“Carne” (2018) – Por Aline Wendpap
Carne. Direção: Mariana Jaspe. País de Origem: Brasil, 2018.
Carne é um curta de ficção carioca, que parte de uma discussão entre o casal de protagonistas negros, interpretados por Jeniffer Dias e Dan Ferreira, a respeito da insatisfação da garota quanto a ser apenas um pedaço de carne, pronto para o sexo.
Na cena inicial, os dois estão dentro de uma piscina, numa casa que aparenta ser de classe média alta, o que tira o filme de um lugar comum, ou seja, não mostra negros numa região ou situação periférica. Mas sim, protagonistas e bem-sucedidos, ainda que questões, como a de gênero e de raça continuem sendo pedras no caminho.
A produção dirigida por Mariana Jaspe é seu trabalho de estreia e já mostra seu bom desempenho na função. Por exemplo, a sequência de abertura é empolgante, pelos bons e inusitados enquadramentos, contando inclusive com imagens aquáticas, pela luz com tom azulado, pela fotografia, pelo desenho de som e, até mesmo, pelo tempo do silêncio inicial.
O roteiro também surpreende, pelo rumo inesperado da trama, que começa despretensiosamente, num tom leve que poderia desaguar em um romance, ainda que bem politizado, pelo tom dos diálogos, que contém pontuações sobre gênero e raça bastante reflexivos. Aliás, o trabalho dos atores é um dos pontos altos do curta, pois, vemos em tela um ato político, com uma mulher empoderada e linda, que não se deixa ser apenas carne e um jovem negro que segue o padrão boizinho em busca de curtição.
O filme desliza, em na minha opinião, na caracterização da criança macabra/entidade, Àmân, que conduz a moça para a floresta. Apesar deste ser o ponto de virada do filme, a guinada é um tanto quanto brusca e talvez até tosca, na medida em que, o filme flertava bem com o suspense, prenunciado pelos sons ouvidos pela garota durante seu diálogo com o rapaz na piscina. No entanto, quando Àmân aparece e a câmera se aproxima vemos uma criança de pijamas e pantufas, com uma maquiagem esquisita e unhas postiças muito estranhas, que talvez seja o que dá mais medo, porém as pérolas no rosto não convencem e fazem com que o filme descambe para o trash. Todavia, como isso não parece ser assumido completamente pela direção (por toda a lição moral contida), o espectador pode ficar perdido, sem saber exatamente qual a intenção da produção com isso.

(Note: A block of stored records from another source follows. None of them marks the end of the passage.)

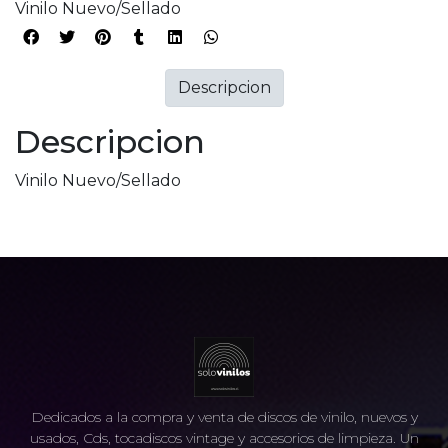
Vinilo Nuevo/Sellado
Descripcion
Descripcion
Vinilo Nuevo/Sellado
Dedicados a la compra y venta de discos de vinilo, nuevos y
usados, Cds, tocadiscos vintage y accesorios de limpieza. Un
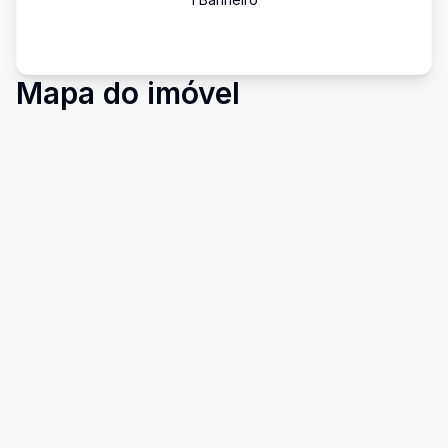
Mapa do imóvel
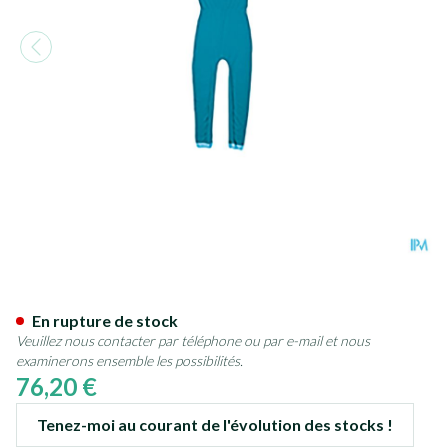
Suprima 4701 Salopette Ferm.d
En rupture de stock
Veuillez nous contacter par téléphone ou par e-mail et nous
examinerons ensemble les possibilités.
76,20 €
Tenez-moi au courant de l'évolution des stocks !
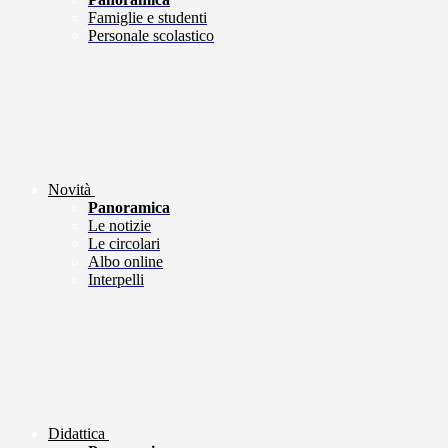
Famiglie e studenti
Personale scolastico
Novità
Panoramica
Le notizie
Le circolari
Albo online
Interpelli
Didattica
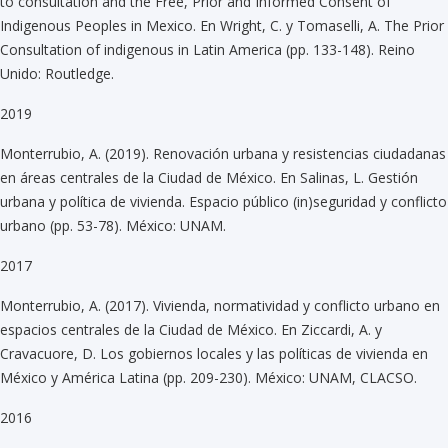
to consultation and the Free, Prior and Informed Consent of
Indigenous Peoples in Mexico. En Wright, C. y Tomaselli, A. The Prior
Consultation of indigenous in Latin America (pp. 133-148). Reino
Unido: Routledge.
2019
Monterrubio, A. (2019). Renovación urbana y resistencias ciudadanas
en áreas centrales de la Ciudad de México. En Salinas, L. Gestión
urbana y política de vivienda. Espacio público (in)seguridad y conflicto
urbano (pp. 53-78). México: UNAM.
2017
Monterrubio, A. (2017). Vivienda, normatividad y conflicto urbano en
espacios centrales de la Ciudad de México. En Ziccardi, A. y
Cravacuore, D. Los gobiernos locales y las políticas de vivienda en
México y América Latina (pp. 209-230). México: UNAM, CLACSO.
2016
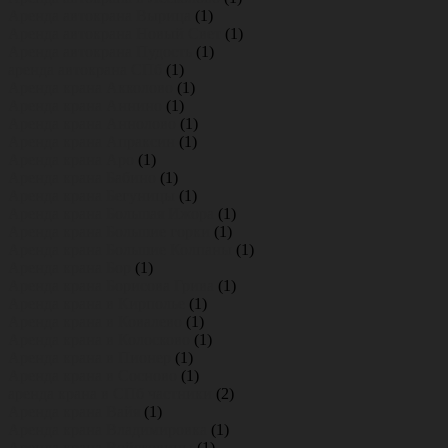
Аренда автокрана Вырица
(1)
Аренда автокрана Новый Свет
(1)
Аренда автокрана Пудость
(1)
аренда автокрана СПб
(1)
Аренда крана Акколово
(1)
Аренда крана Аннино
(1)
Аренда крана Аннолово
(1)
Аренда крана Апраксин
(1)
Аренда крана Аро
(1)
Аренда крана Бабино
(1)
Аренда крана Бегуницы
(1)
Аренда крана Большая Ижора
(1)
Аренда крана Большие горки
(1)
Аренда крана Большие Колпаны
(1)
Аренда крана Бор
(1)
Аренда крана Борисова Грива
(1)
Аренда крана в Кирполье
(1)
Аренда крана в Ковалево
(1)
Аренда крана в Колосково
(1)
Аренда крана в Пионер
(1)
Аренда крана в Сосново
(1)
аренда крана в СПб частники
(2)
Аренда крана Вайя
(1)
Аренда крана Владимировка
(1)
Аренда крана Войсковицы
(1)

Ainda que tenha alguns tropeços este é um filme que vale a pena ser visto, comentado e debatido, porque traz em si várias situações e problematizações pertinentes não apenas ao fazer cinematográfico brasileiro, mas sobretudo à cultura e à sociedade contemporânea, onde infelizmente, como diria Elza Soares, “a carne mais barata do mercado é carne negra”.
* Texto escrito a partir da programação (mostra competitiva) da 3ª Mostra de Cinema Negro de Mato Grosso, em Cuiabá (MT), ocorrida no período de 09 a 11 de novembro de 2018.
** Aline Wendpap é doutora em Estudos de cultura contemporânea, crítica de cinema, mãe do Emanuel e apaixonada pelas artes.